CONTEXT = LEMMY_CONTEXT # Required for proper serialization
LINKED_DATA_FIELDS = {
# Only Lemmy-specific fields (AS2 fields handled by other contexts)
'stickied': LEMMY.stickied,
'locked': LEMMY.locked,
'posting_restricted_to_mods': LEMMY.postingRestrictedToMods,
# Schema.org fields not covered by other contexts
'language': SCHEMA.inLanguage,
}
# Only fields specific to this context
stickied = models.BooleanField(default=False)
locked = models.BooleanField(default=False)
posting_restricted_to_mods = models.BooleanField(default=False)
language = models.CharField(max_length=10, null=True, blank=True)
@classmethod
def should_handle_reference(cls, g, reference):
"""Check if this is a Lemmy Community by type + Lemmy-specific properties."""
subject_uri = rdflib.URIRef(reference.uri)
# Must be a Group type (handled by AS2 context)
type_val = g.value(subject=subject_uri, predicate=AS2.type)
if type_val != AS2.Group:
return False
# Must have Lemmy-specific properties to confirm it's from Lemmy
lemmy_fields = (
g.value(subject=subject_uri, predicate=LEMMY.stickied) or
g.value(subject=subject_uri, predicate=LEMMY.postingRestrictedToMods) or
g.value(subject=subject_uri, predicate=LEMMY.locked)
)
return lemmy_fields is not None
Register custom context models in settings to have them automatically process incoming documents:
FEDERATION = {
'EXTRA_CONTEXT_MODELS': [
'myapp.models.LemmyContext',
],
}
This extensibility lets you adapt the toolkit to any vocabulary without modifying its core.
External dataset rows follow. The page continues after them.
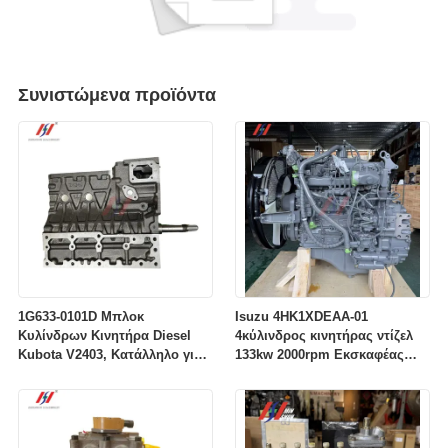
Συνιστώμενα προϊόντα
1G633-0101D Μπλοκ
Isuzu 4HK1XDEAA-01
Κυλίνδρων Κινητήρα Diesel
4κύλινδρος κινητήρας ντίζελ
Kubota V2403, Κατάλληλο για
133kw 2000rpm Εκσκαφέας
Εκσκαφείς
4HK1 Τμήματα κινητήρα
κοινών σιδηροδρομικών
γραμμών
As the Fediverse evolves and platforms add new extensions, your application can incorporate those extensions by adding new context models.
Design Principles
The reference-context architecture embodies several key principles:
Separation of concerns. Graph navigation happens at the reference layer. Vocabulary-specific operations happen at the context layer. Your application logic happens in your models.
Performance. Parse the RDF graph once, then work with relational data. Avoid graph operations during normal application flow.
Extensibility. New vocabularies add new context models without affecting existing ones. Multiple contexts coexist on the same reference.
Explicit resolution. You control when to fetch remote data. References can exist without resolved data until you need it.
These principles guide how you build applications on the toolkit. Think in terms of references when navigating the graph. Think in terms of contexts when working with specific vocabularies. Think in terms of Django models when implementing your application logic.